Any potential problems with the COVID-19 vaccines should be discussed and assessed openly so companies "can roll out a vaccine being completely honest and open with people about what we know, what we don't know, what we're finding, when we're finding it," Frieden said.

He called on all the COVID-19 vaccine manufacturers to transparently post their study protocols, including those for assessing safety and efficacy signals, and to announce when the independent data and safety monitoring boards are meeting and what criteria they are using to make decisions.

"These are knowable things," Frieden said. "And they should be in the public domain."

Scientific expertise missing

What has been missing in the U.S. COVID-19 response is consistent data-driven, science-based expertise "speaking regularly, daily or multiple times a week, explaining what we know, how we know it, what we're learning, when we'll learn it," Frieden said.

"If that were happening, we would see less division in this country; we would see more unity and understanding," he said.

Frieden said there have been "clear episodes of political interference" at the U.S. Food and Drug Administration and the CDC.

"We've seen the FDA issue approvals in ways that are not based on science," he said. "And we've seen the CDC be forced to put things on its website that are not scientifically defensible, and that's a huge problem. That's a problem regardless of what party you're in. That's a problem because you're undermining Americans' trust in some of our most important institutions."
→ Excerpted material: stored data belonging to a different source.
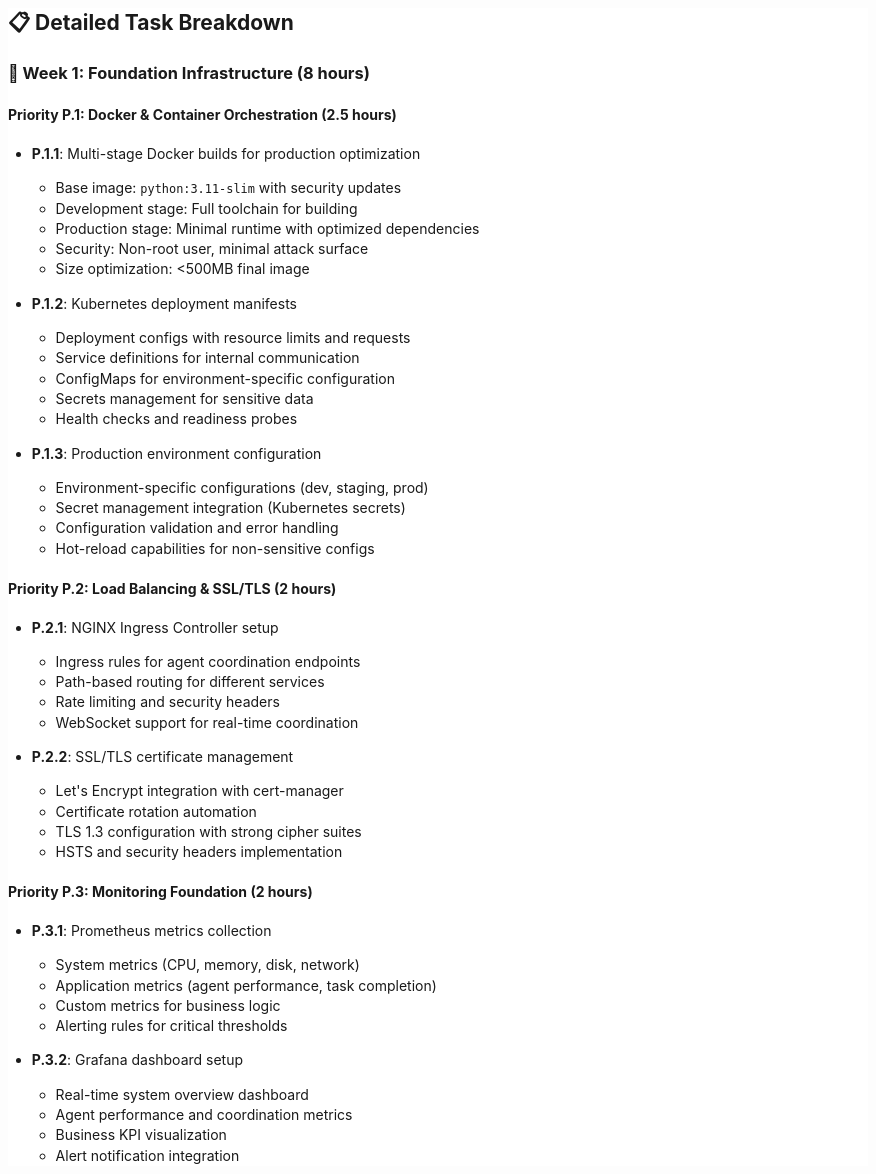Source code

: ## 📋 Detailed Task Breakdown

### 🎯 Week 1: Foundation Infrastructure (8 hours)

#### **Priority P.1: Docker & Container Orchestration** (2.5 hours)
- **P.1.1**: Multi-stage Docker builds for production optimization
  - Base image: `python:3.11-slim` with security updates
  - Development stage: Full toolchain for building
  - Production stage: Minimal runtime with optimized dependencies
  - Security: Non-root user, minimal attack surface
  - Size optimization: <500MB final image

- **P.1.2**: Kubernetes deployment manifests
  - Deployment configs with resource limits and requests
  - Service definitions for internal communication
  - ConfigMaps for environment-specific configuration
  - Secrets management for sensitive data
  - Health checks and readiness probes

- **P.1.3**: Production environment configuration
  - Environment-specific configurations (dev, staging, prod)
  - Secret management integration (Kubernetes secrets)
  - Configuration validation and error handling
  - Hot-reload capabilities for non-sensitive configs

#### **Priority P.2: Load Balancing & SSL/TLS** (2 hours)
- **P.2.1**: NGINX Ingress Controller setup
  - Ingress rules for agent coordination endpoints
  - Path-based routing for different services
  - Rate limiting and security headers
  - WebSocket support for real-time coordination

- **P.2.2**: SSL/TLS certificate management
  - Let's Encrypt integration with cert-manager
  - Certificate rotation automation
  - TLS 1.3 configuration with strong cipher suites
  - HSTS and security headers implementation

#### **Priority P.3: Monitoring Foundation** (2 hours)
- **P.3.1**: Prometheus metrics collection
  - System metrics (CPU, memory, disk, network)
  - Application metrics (agent performance, task completion)
  - Custom metrics for business logic
  - Alerting rules for critical thresholds

- **P.3.2**: Grafana dashboard setup
  - Real-time system overview dashboard
  - Agent performance and coordination metrics
  - Business KPI visualization
  - Alert notification integration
It also endangers the health of all Americans, he added.

FDA Commissioner Stephen Hahn and CDC Director Robert Redfield have both insisted that their decisions have been guided by science and not politics.

Frieden took issue with reports that Michael Caputo, assistant secretary for public affairs at the U.S. Department of Health and Human Services, had sought to edit and delay CDC reports and had disparaged the agency's scientists, accusing them without evidence of being part of an effort to undermine President Donald Trump's chances for reelection.
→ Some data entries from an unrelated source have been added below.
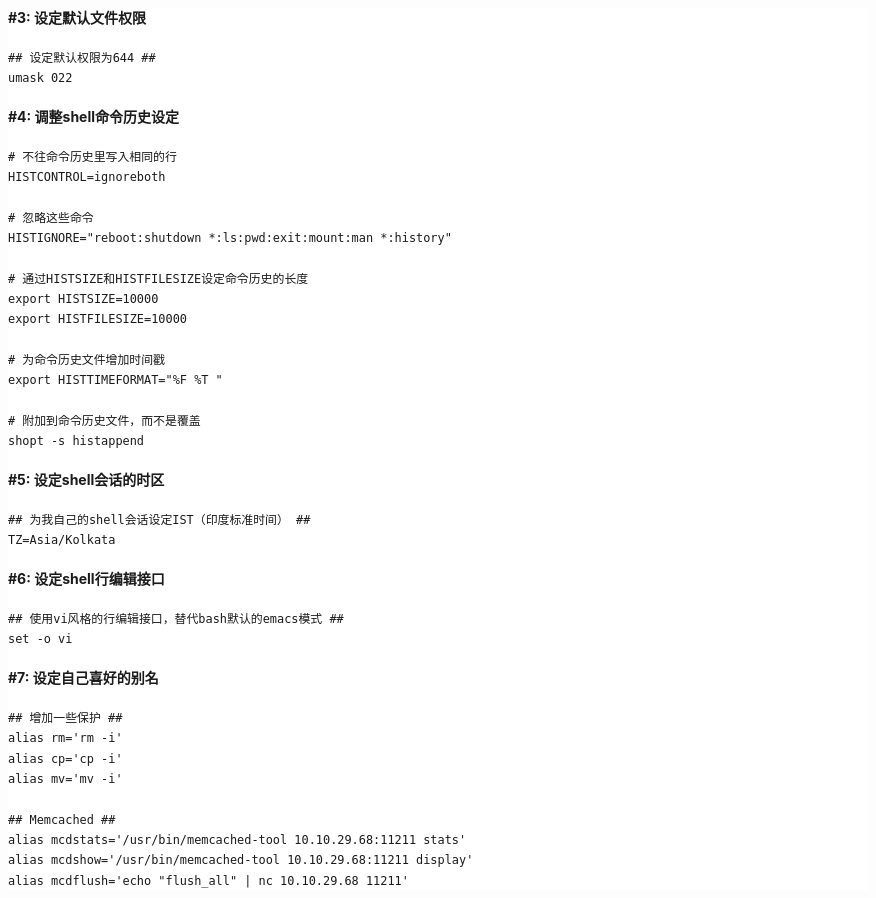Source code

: #### #3: 设定默认文件权限 ####

    ## 设定默认权限为644 ##
    umask 022

#### #4: 调整shell命令历史设定 ####

    # 不往命令历史里写入相同的行
    HISTCONTROL=ignoreboth
     
    # 忽略这些命令
    HISTIGNORE="reboot:shutdown *:ls:pwd:exit:mount:man *:history"
     
    # 通过HISTSIZE和HISTFILESIZE设定命令历史的长度
    export HISTSIZE=10000
    export HISTFILESIZE=10000
     
    # 为命令历史文件增加时间戳
    export HISTTIMEFORMAT="%F %T "
     
    # 附加到命令历史文件，而不是覆盖
    shopt -s histappend

#### #5: 设定shell会话的时区 ####

    ## 为我自己的shell会话设定IST（印度标准时间） ##
    TZ=Asia/Kolkata

#### #6: 设定shell行编辑接口 ####

    ## 使用vi风格的行编辑接口，替代bash默认的emacs模式 ##
    set -o vi

#### #7: 设定自己喜好的别名 ####

    ## 增加一些保护 ##
    alias rm='rm -i'
    alias cp='cp -i'
    alias mv='mv -i'
     
    ## Memcached ##
    alias mcdstats='/usr/bin/memcached-tool 10.10.29.68:11211 stats'
    alias mcdshow='/usr/bin/memcached-tool 10.10.29.68:11211 display'
    alias mcdflush='echo "flush_all" | nc 10.10.29.68 11211'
"I know the doctors and scientists at CDC well," Frieden said. "They are devoted to stop any disease wherever and whenever it occurs. They're not disloyal to the administration. They are loyal to science."

The House Select Subcommittee on the Coronavirus Crisis opened an investigation into whether there has been political interference with the CDC's reports. Democratic leaders of the Energy and Commerce Committee asked HHS Secretary Alex Azar to meet with them on the matter.

Senate Minority Leader Chuck Schumer, D-N.Y., went further, calling for Azar to resign Sept. 15.

Caputo apologized to some HHS staff on Sept. 15 and was considering taking a medical leave, Politico reported, citing unnamed sources.

Azar told the Tennessean newspaper on Sept. 15 that Caputo's claim of "sedition" about CDC scientists was "concerning," but he has not otherwise commented publicly on the matter.